Thursday, 2 April 2020

Blue: Cobalt Beauty






This is a series all about blue. What is it and why we love it? The images accompanying the text are microscopic shots, taken of my glaze tests. I've found this perspective really helps me to focus in and investigate the material, revealing new details I've never seen. Hopefully by understanding blue a little better, we can understand our own pale, blue dot a little better.


“She found Helen in her room,
weaving a large cloth, a double purple cloak,
creating pictures of the many battle scenes
between horse-taming Trojans and bronze-clad Achaeans,
wars they suffered for her sake “

The Illiad

Homer



Blue. The colour of the rich, the heavenly, the unclouded. Blue, one of the three primary colours in the holy trinity, we call visible light. Blue is the most detached and least material of all the hues. Its link to the limitless, unreachable sky connects it to the divine. The cults of the Virgin Mary fetishsized her purity by displaying her in sky-blue robes. Vishnu, the maintaining force of the universe is wrapped in a blue skin, his infinite power linked the ever-reaching sky he protects. Amun's, the Egyptian god of sun and air, blue complexion ties him to the heavenly skies he resides. Blue it special.

On the land it's rare, blue is so sparse that in many languages blues and greens have colexfied into one unanimous word. Arabic, Tibetan, Japanese are all lexicons that lack such specificity as too give blue it's own category. Persian though, Persian has 6-7 words of blue, this ancient language describes the glow of rain-clouds as turquoise stones and the rings of our eyes as lapiz rocks.

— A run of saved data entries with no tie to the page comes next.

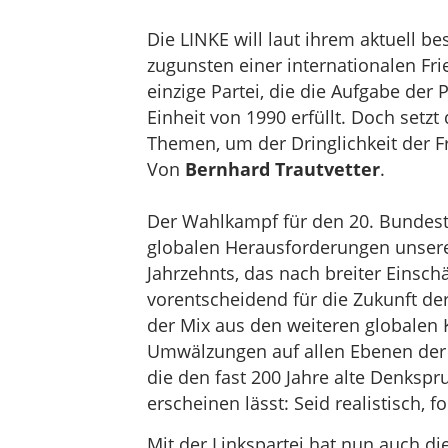
Die LINKE will laut ihrem aktuell
zugunsten einer internationalen Fri
einzige Partei, die die Aufgabe der
Einheit von 1990 erfüllt. Doch setzt
Themen, um der Dringlichkeit der F
Von
Bernhard Trautvetter
.
Der Wahlkampf für den 20. Bundest
globalen Herausforderungen unserer
Jahrzehnts, das nach breiter Einsc
vorentscheidend für die Zukunft der
der Mix aus den weiteren globalen 
Umwälzungen auf allen Ebenen der G
die den fast 200 Jahre alte Denks
erscheinen lässt: Seid realistisch, 
Mit der Linkspartei hat nun auch d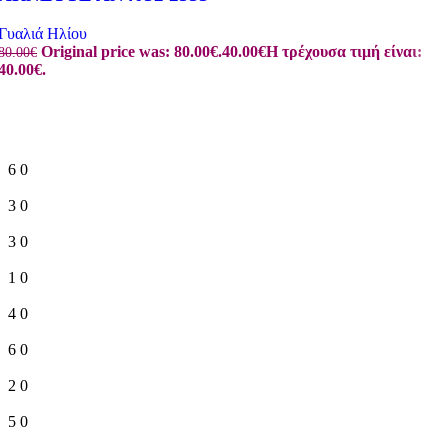
Γυαλιά Ηλίου
Original price was: 80.00€.
40.00
€
Η τρέχουσα τιμή είναι:
80.00
€
40.00€.
6
0
3
0
3
0
1
0
4
0
6
0
2
0
5
0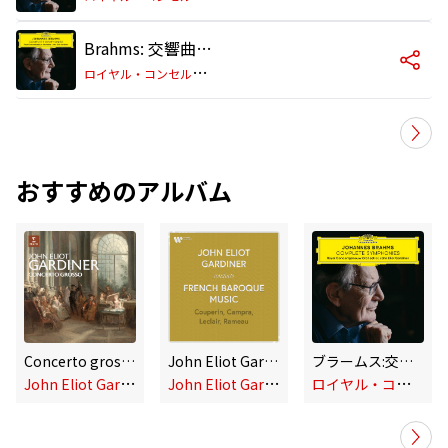
Brahms: 交響曲 第4番 ホ短調 作品98: 第2楽章: Andante moderato
ロ
イヤル・コンセルトヘボウ管弦楽団/ジョン・エリオット・ガーディナー
おすすめのアルバム
Concerto grosso
John Eliot Gardiner Conducts French Baroque Music: Couperin, Rameau, Campra & Leclair
ブラームス:交響曲全集
J
ohn Eliot Gardiner
J
ohn Eliot Gardiner
ロ
イヤル・コンセルトヘボウ管弦楽団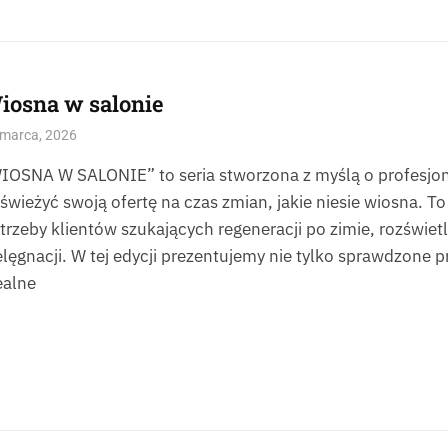
iosna w salonie
 marca, 2026
IOSNA W SALONIE” to seria stworzona z myślą o profesjona
świeżyć swoją ofertę na czas zmian, jakie niesie wiosna. 
trzeby klientów szukających regeneracji po zimie, rozświetle
elęgnacji. W tej edycji prezentujemy nie tylko sprawdzone p
ealne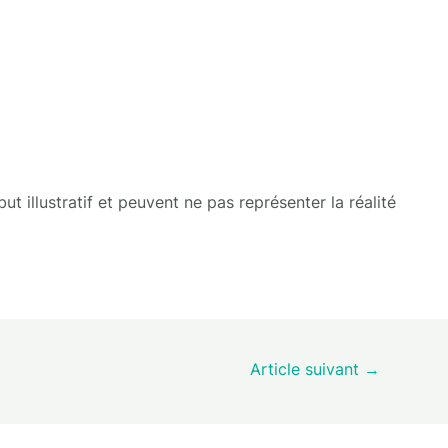
t illustratif et peuvent ne pas représenter la réalité
Article suivant
→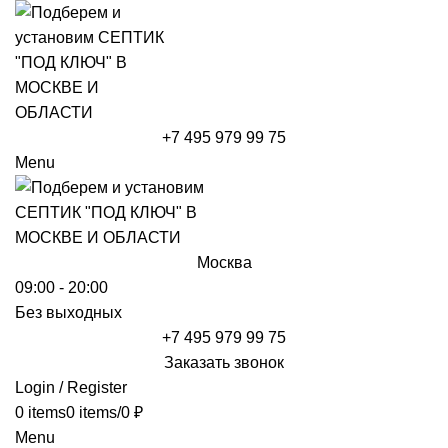
+7 495 979 99 75
Menu
Москва
09:00 - 20:00
Без выходных
+7 495 979 99 75
Заказать звонок
Login / Register
0
items
0
items
/
0
₽
Menu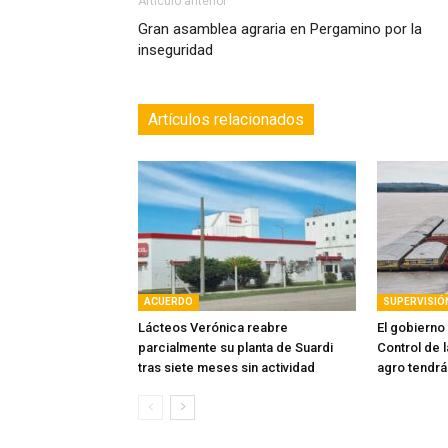
Artículo anterior
Gran asamblea agraria en Pergamino por la
inseguridad
Artículos relacionados
ACUERDO
SUPERVISIÓ
Lácteos Verónica reabre
El gobierno
parcialmente su planta de Suardi
Control de l
tras siete meses sin actividad
agro tendrá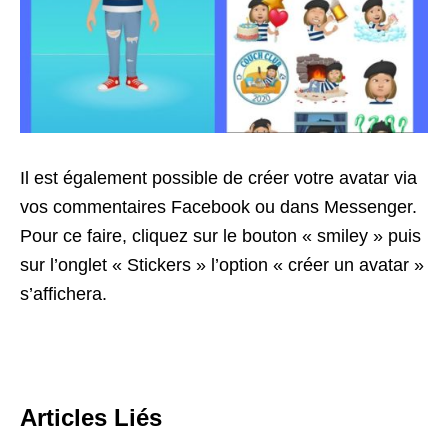
Il est également possible de créer votre avatar via
vos commentaires Facebook ou dans Messenger.
Pour ce faire, cliquez sur le bouton « smiley » puis
sur l’onglet « Stickers » l’option « créer un avatar »
s’affichera.
Articles Liés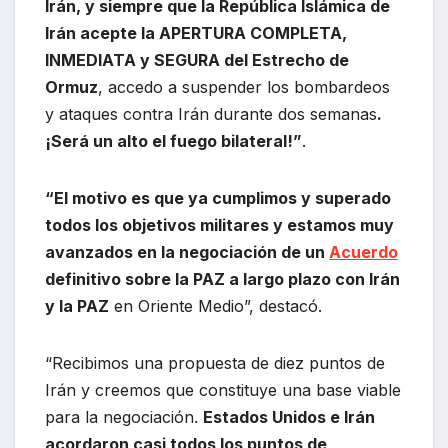
Irán, y siempre que la República Islámica de
Irán acepte la APERTURA COMPLETA,
INMEDIATA y SEGURA del Estrecho de
Ormuz
, accedo a suspender los bombardeos
y ataques contra Irán durante dos semanas
.
¡Será un alto el fuego bilateral!”
.
“El motivo es que ya cumplimos y superado
todos los objetivos militares y estamos muy
avanzados en la negociación de un
Acuerdo
definitivo sobre la PAZ a largo plazo con Irán
y la PAZ
en Oriente Medio”, destacó.
“Recibimos una propuesta de diez puntos de
Irán y creemos que constituye una base viable
para la negociación.
Estados Unidos e Irán
acordaron casi todos los puntos de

The silk road trade routes of the middle ages spread religion, disease and the love of blue. Persia became the worlds exporter of the finest cobalt. A metal mineral that when fired flashes into a rich deep hue. The Chinese branded this new pigment of choice as “Islamic blue”. For one pound of cobalt a Chinese trader would hand over three pounds of gold. Islamic blue and Chinese porcelain fused together to become the defining image we think of as “fine-china”. The purest clays of Jingdezhen paired with the most vibrant pigments of Persia. Only the greatest skilled, surgeon-like hands were trusted to decorate with this divine material. The blue, chemical flare wrapped each translucent, white vessel; a pairing so vibrant it demanded your attention. In this golden age of ceramics every pot burned with glorified beauty.

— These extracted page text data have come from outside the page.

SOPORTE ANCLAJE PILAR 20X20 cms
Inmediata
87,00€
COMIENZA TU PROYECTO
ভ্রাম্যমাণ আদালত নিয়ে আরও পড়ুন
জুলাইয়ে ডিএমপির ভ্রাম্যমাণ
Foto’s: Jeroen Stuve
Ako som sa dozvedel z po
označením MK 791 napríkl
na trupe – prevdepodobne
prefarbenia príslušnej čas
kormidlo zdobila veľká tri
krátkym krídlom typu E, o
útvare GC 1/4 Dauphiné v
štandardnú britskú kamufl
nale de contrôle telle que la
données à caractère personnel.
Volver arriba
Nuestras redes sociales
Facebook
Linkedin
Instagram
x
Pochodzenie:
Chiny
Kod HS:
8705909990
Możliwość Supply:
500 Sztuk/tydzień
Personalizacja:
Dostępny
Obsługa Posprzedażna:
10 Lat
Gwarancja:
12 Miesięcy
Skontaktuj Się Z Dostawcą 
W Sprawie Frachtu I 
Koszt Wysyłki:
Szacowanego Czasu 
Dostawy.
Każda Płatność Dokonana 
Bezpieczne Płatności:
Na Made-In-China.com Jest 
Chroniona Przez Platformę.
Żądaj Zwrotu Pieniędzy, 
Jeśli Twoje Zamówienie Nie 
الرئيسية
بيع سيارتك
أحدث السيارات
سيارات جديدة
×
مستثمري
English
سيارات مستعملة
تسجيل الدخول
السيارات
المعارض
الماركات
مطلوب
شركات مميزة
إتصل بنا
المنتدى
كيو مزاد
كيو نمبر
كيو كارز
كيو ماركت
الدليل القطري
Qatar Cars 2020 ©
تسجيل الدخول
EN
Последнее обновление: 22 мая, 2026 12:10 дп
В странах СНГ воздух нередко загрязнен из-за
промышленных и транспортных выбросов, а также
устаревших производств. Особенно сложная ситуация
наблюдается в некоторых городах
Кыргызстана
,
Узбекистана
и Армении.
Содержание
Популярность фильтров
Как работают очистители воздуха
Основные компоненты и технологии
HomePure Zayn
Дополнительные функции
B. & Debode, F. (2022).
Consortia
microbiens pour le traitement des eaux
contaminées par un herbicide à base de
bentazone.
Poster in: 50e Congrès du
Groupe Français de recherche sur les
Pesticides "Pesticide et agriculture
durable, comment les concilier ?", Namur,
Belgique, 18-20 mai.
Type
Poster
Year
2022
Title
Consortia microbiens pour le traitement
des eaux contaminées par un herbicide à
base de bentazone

For centuries China honed their expertise in design and practice, their ceramics eventually becoming the desire of the worlds elites. Hungry consumer base grew, swelling the corporations that could help get their fix. Fueled by greed and a unrelenting appetite these companies gorged themselves on China's finest ceramics. Being left with a hefty tab, the Europeans payed the bill with deadly opiates. Drowning in a sea of addiction China tried to go cold turkey on it's smack addiction, banning the trade of poppies. But, like a abusive drug dealer, the British replied with violence and blackmail forcing their client to keep their addiction. Bullied and bruised China had to accept it's fate when looking down the barrels of a flotilla of British warships. China was never the same after the opium wars. It's ports and national borders were violated and wedged open for the world. China has lost its agency and England had secure it's commodities. The sleeping tiger Napoleon had warned about, just had it's legs amputate, its claws removed, its body taxidermied and carcass sold to the highest bidder.

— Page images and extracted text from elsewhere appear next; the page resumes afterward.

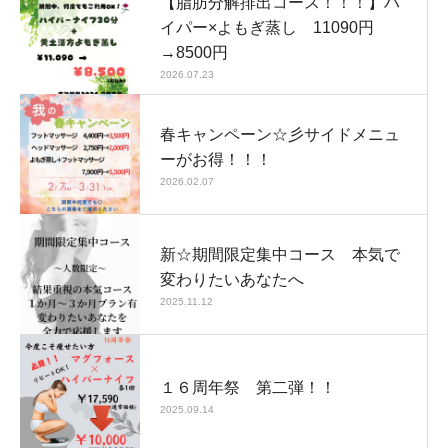
【脂肪分解排出コース！！！】ハ
イパー×よもぎ蒸し 11090円
→8500円
2026.07.23
春キャンペーン☆彡サイドメニュ
ーがお得！！！
2026.02.07
新☆期間限定集中コース 本気で
変わりたいあなたへ
2025.11.12
１６周年祭 第二弾！！
2025.09.14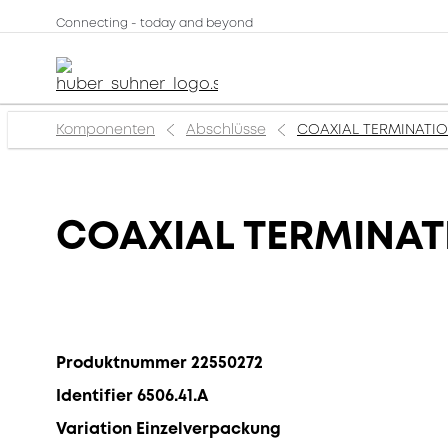
Connecting - today and beyond
Komponenten
Abschlüsse
COAXIAL TERMINATION,
COAXIAL TERMINATIO
Produktnummer 22550272
Identifier 6506.41.A
Variation Einzelverpackung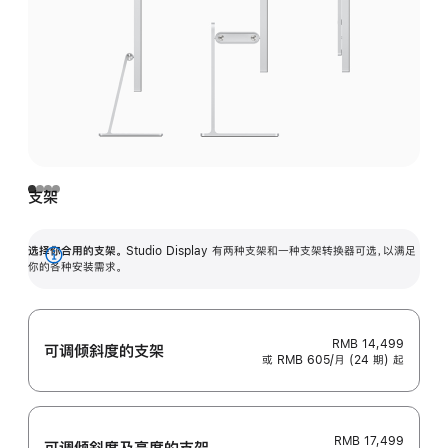
支架
选择你合用的支架。
Studio Display 有两种支架和一种支架转换器可选，以满足
展
你的各种安装需求。
开
RMB 14,499
可调倾斜度的支架
或 RMB 605/月 (24 期) 起
RMB 17,499
可调倾斜度及高‍度的支‍架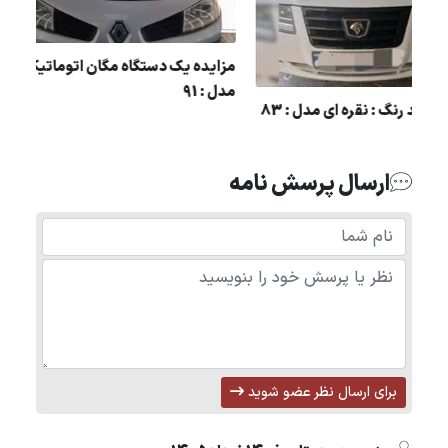
مزایده یک دستگاه مگان ا
مدل : 91
ژو
مزایده سمند رنگ : نقره ای مدل : 83
ارسال پرسش نامه
برای ارسال نظر عضو شوید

China saw the beauty of blue. They honed their craft and their artistry producing an aesthetic that people didn't know they wanted, but then needed. The trade bloated the treasuries of Emperors and investment firms. The world clawed to get the newest, the finest, the most ostentatious fine-china they could exhibit. Blue was in fashion in Europe now, a trend that drove styles and market forces. China produced a beauty and quality that no-one could truly replicate. But with such beauty came lust and jealously. The British squirmed with anger, coveting their far-neighbors treasures. With a fleet spewing gunpowder and violence they took what they saw as theirs. This story of trade started on the backs of silk road camels and ended on the Cannons of British Gunboats.


Helen of Troy's beauty is said to have launched 1000 ships. How many ships I wonder have launched for the blue, beauty of Chinese Porcelain?